The observed decrease in GPX4 and ferritin is directly related to the potentiating effect of niclosamide on ferroptosis in TNBC cells. The decrease in GPX4, coupled with the decrease in glutathione levels, would enhance lipid peroxidation, which is further supported by the observed increase in malondialdehyde levels. Ferritin sequesters iron and decreases the cellular levels of labile iron, thus protecting the cells from the potential pro-oxidant activity of free iron. Therefore, the decrease in ferritin levels in niclosamide-treated cells would be expected to increase the levels of labile iron, consequently enhancing lipid peroxidation and hence ferroptosis. Since tumor cells are known to be “addicted” to iron to promote their survival and proliferation, these cells potentiate their antioxidant machinery to protect themselves from ferroptosis. Our studies show that niclosamide effectively interferes with this protective mechanism, thus making the tumor cells susceptible to iron-induced cell death. This offers a novel anticancer mechanism for niclosamide.
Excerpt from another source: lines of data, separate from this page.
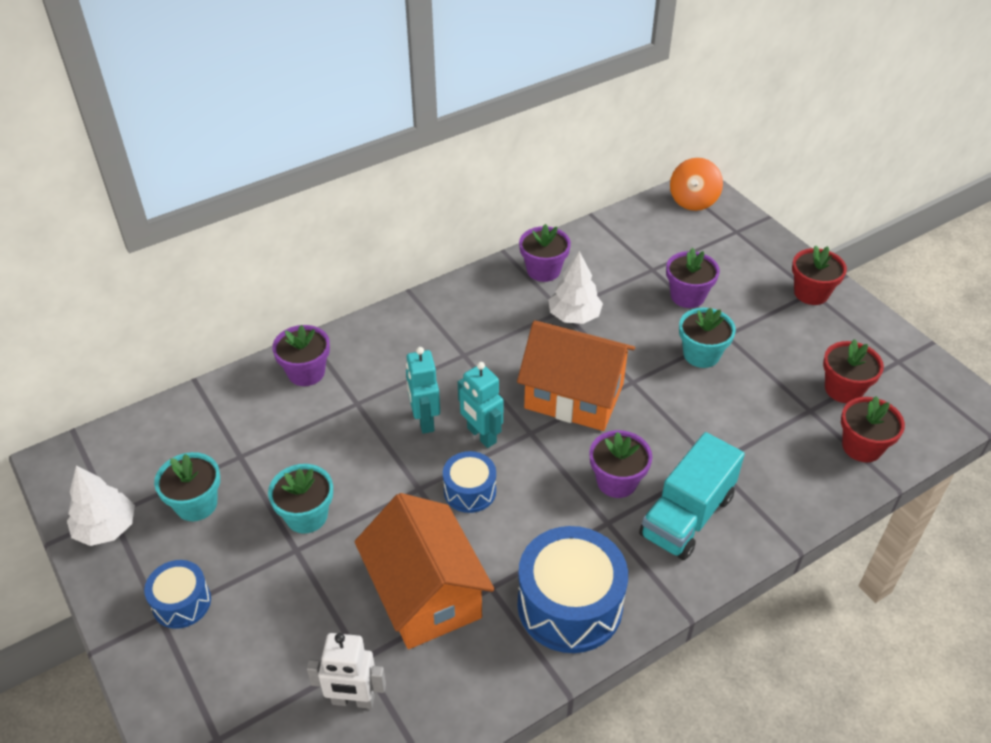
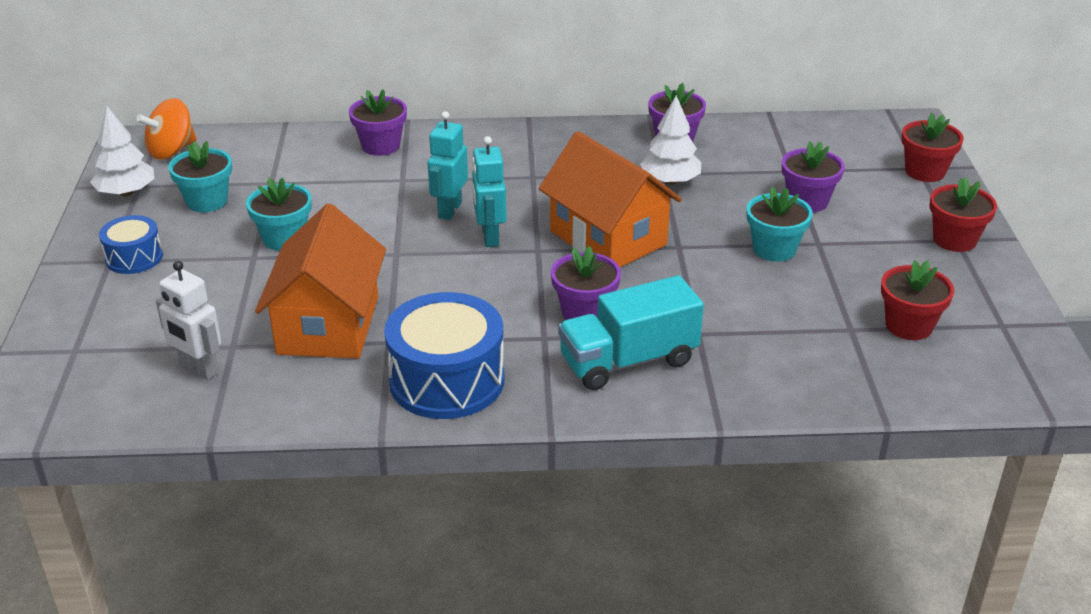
camera: 30 degrees right, 10 degrees down
blue drum [443,451,496,513] -> none
orange spinning top [670,158,723,211] -> orange spinning top moved to [136,98,197,160]
red flower pot [841,396,905,462] -> red flower pot moved to [901,113,964,182]

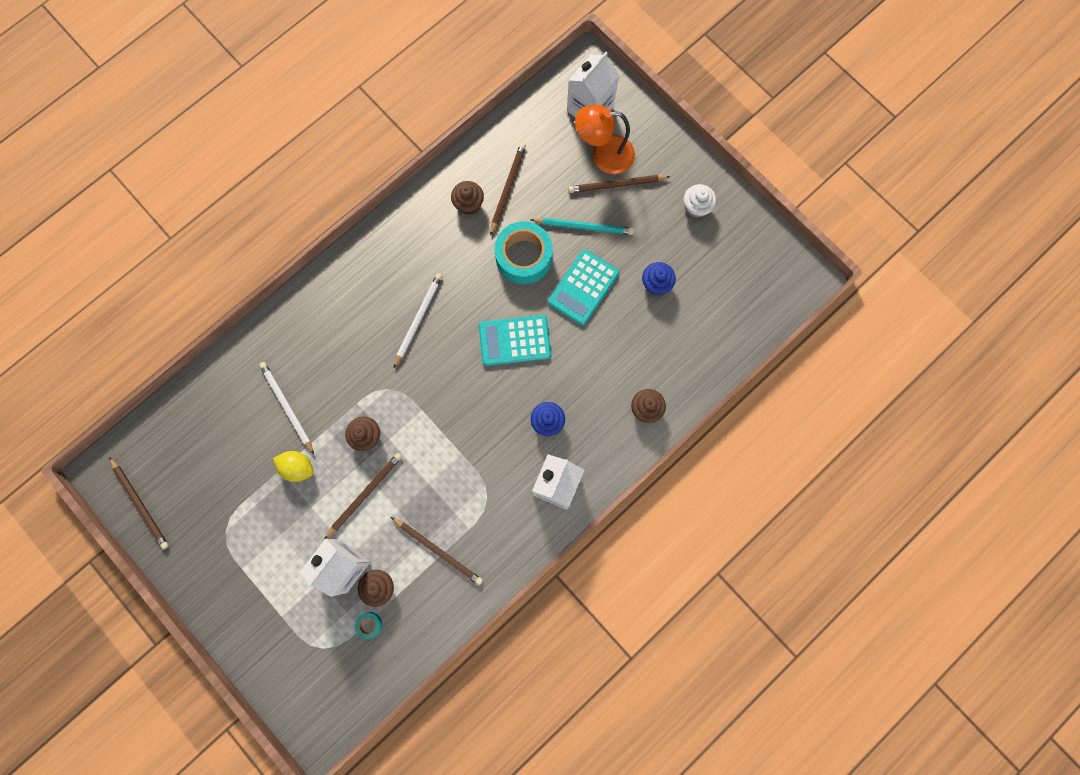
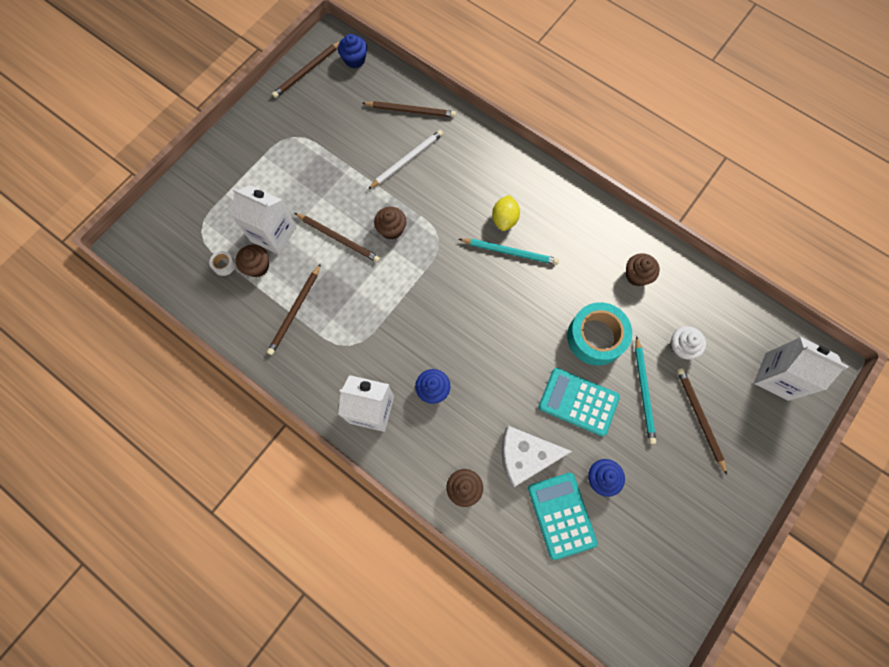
camera: 80 degrees right, 5 degrees down
yellow lemon [273,451,314,482] -> yellow lemon moved to [492,195,520,231]
turquoise tape [355,612,382,639] -> white tape [209,251,236,276]
white pencil [394,273,443,368] -> turquoise pencil [459,239,559,265]
turquoise calculator [479,315,551,366] -> turquoise calculator moved to [528,473,598,560]
brown pencil [490,143,526,236] -> brown pencil moved to [362,101,456,118]
orange lamp [575,105,635,174] -> none
white cupcake [683,184,716,218] -> white cupcake moved to [670,326,706,360]
none -> blue cupcake [338,34,367,68]
none -> white cheese [501,426,572,488]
The anticancer efficacy of niclosamide has been demonstrated in several cancers, both in vitro using cultured cells and in vivo using mouse xenografts [
24,
25,
26]. The results of the present study offer further supportive evidence for the potential of niclosamide as an anticancer drug. Niclosamide suppresses the proliferation, colony formation and invasion/migration of TNBC cells. It also interferes with the growth of TNBC cells into tumors when xenografted in nude mice. However, a major hindrance in the successful use of this drug for cancer treatment appears to be the low bioavailability when the drug is given orally [
45,
46]. This does not necessarily negate the therapeutic potential of this drug. Studies are ongoing to increase the bioavailability of niclosamide either by changing the formulation or by using a prodrug approach. In the former, nanoformulations could enhance the bioavailability; in the latter, niclosamide can be structurally modified such that the modified drug is recognized as a transportable substrate for intestinal nutrient transporters (e.g., peptide transporter), thus increasing the oral bioavailability of the drug. Therefore, niclosamide holds great potential for the treatment of cancers and our present study provides strong support for its use in the treatment of TNBC.